The social media giant is rumored to be paying up to $1 billion for the company. Facebook declined to comment on the price of the acquisition.

The announcement was made by Andrew Bosworth, the head of augmented reality at Facebook, on his Facebook page.

“We spend a lot of time trying to get our technology to do what we want rather than enjoying the people around us. We know there are more natural, intuitive ways to interact with devices and technology. And we want to build them. It’s why we’ve agreed to acquire CTRL-labs. They will be joining our Facebook Reality Labs team where we hope to build this kind of technology, at scale, and get it into consumer products faster.

The vision for this work is a wristband that lets people control their devices as a natural extension of movement. Here’s how it’ll work: You have neurons in your spinal cord that send electrical signals to your hand muscles telling them to move in specific ways such as to click a mouse or press a button. The wristband will decode those signals and translate them into a digital signal your device can understand, empowering you with control over your digital life. It captures your intention so you can share a photo with a friend using an imperceptible movement or just by, well, intending to.

Technology like this has the potential to open up new creative possibilities and reimagine 19th century inventions in a 21st century world. This is how our interactions in VR and AR can one day look. It can change the way we connect.”

CTRL-Labs, that works with biological interface technology, has been in operation for four years and during that time has worked on various pieces of technology – including a wristband that lets the user’s brain control a computer with thoughts alone. The wristband can measure neuronal activity in the user’s wrist to work out the movement that a person is thinking about making, even though they’re not moving.

After raising tens of millions of dollars in venture capital, and also picking up several patents along the way, the company has been primed to make significant advancements in this space.

“Your kids will not type,” CEO Thomas Reardon proclaims about the fate of conventional keyboards, suggesting that users will use mind control as their main computer input in the future.

“Your hands could be in your pocket, behind you,” Reardon said at an industry conference last December. “It’s the intention [to move], not the movement” itself that controls the avatar.

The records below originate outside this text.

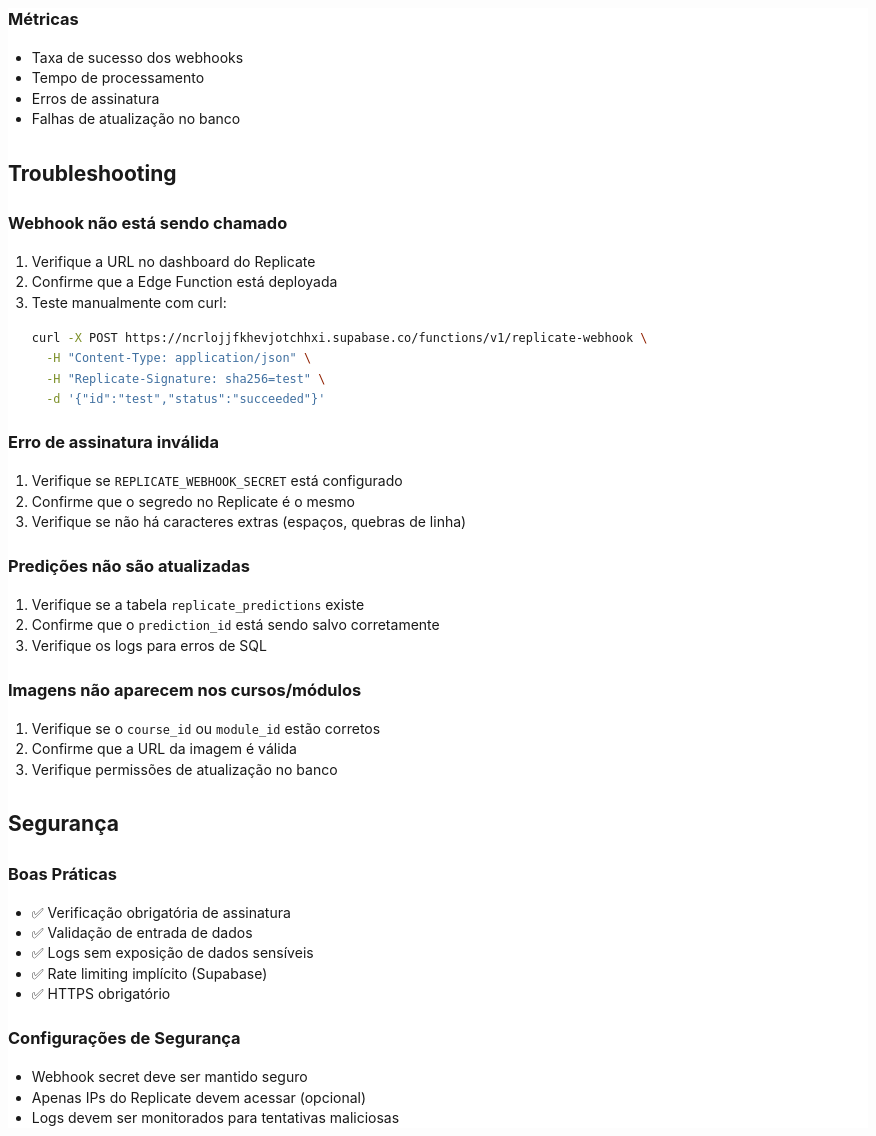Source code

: ### Métricas
- Taxa de sucesso dos webhooks
- Tempo de processamento
- Erros de assinatura
- Falhas de atualização no banco

## Troubleshooting

### Webhook não está sendo chamado
1. Verifique a URL no dashboard do Replicate
2. Confirme que a Edge Function está deployada
3. Teste manualmente com curl:
   ```bash
   curl -X POST https://ncrlojjfkhevjotchhxi.supabase.co/functions/v1/replicate-webhook \
     -H "Content-Type: application/json" \
     -H "Replicate-Signature: sha256=test" \
     -d '{"id":"test","status":"succeeded"}'
   ```

### Erro de assinatura inválida
1. Verifique se `REPLICATE_WEBHOOK_SECRET` está configurado
2. Confirme que o segredo no Replicate é o mesmo
3. Verifique se não há caracteres extras (espaços, quebras de linha)

### Predições não são atualizadas
1. Verifique se a tabela `replicate_predictions` existe
2. Confirme que o `prediction_id` está sendo salvo corretamente
3. Verifique os logs para erros de SQL

### Imagens não aparecem nos cursos/módulos
1. Verifique se o `course_id` ou `module_id` estão corretos
2. Confirme que a URL da imagem é válida
3. Verifique permissões de atualização no banco

## Segurança

### Boas Práticas
- ✅ Verificação obrigatória de assinatura
- ✅ Validação de entrada de dados
- ✅ Logs sem exposição de dados sensíveis
- ✅ Rate limiting implícito (Supabase)
- ✅ HTTPS obrigatório

### Configurações de Segurança
- Webhook secret deve ser mantido seguro
- Apenas IPs do Replicate devem acessar (opcional)
- Logs devem ser monitorados para tentativas maliciosas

The acquisition by Facebook is going to raise some eyebrows. It’s already a testing time for the social media giant as its popularity is dwindling due to its constant privacy scandals and censorship concerns. Antitrust investigations over Facebook’s acquisitions are only just warming up and there are two major investigations against the controversial company already – let alone those brewing in Europe.

Facebook is also facing scrutiny over its Libra cryptocurrency project that several EU countries are already considering to block.

It appears governments want Facebook to have less power, not more. And, the fact that Facebook has proven it can’t always be trusted with user privacy means that any acquisition the company tries to make will be under incredible scrutiny from regulators.

“CTRL-Labs and Facebook are not competitors. Facebook does not currently have or make this technology,” a Facebook spokeswoman said about the deal. “CTRL-Labs’s technology is an innovative input that Facebook hopes will be used to significantly improve the upcoming Facebook AR/VR experiences a few years down the road to fundamentally improve the user experience.”

Like Elon Musk’s company Neuralink, that is also working on ways to interface biology with tech to control devices and machines, it’s thought that CTRL-Labs’s technology will one day be part of technology such as augmented reality glasses and more.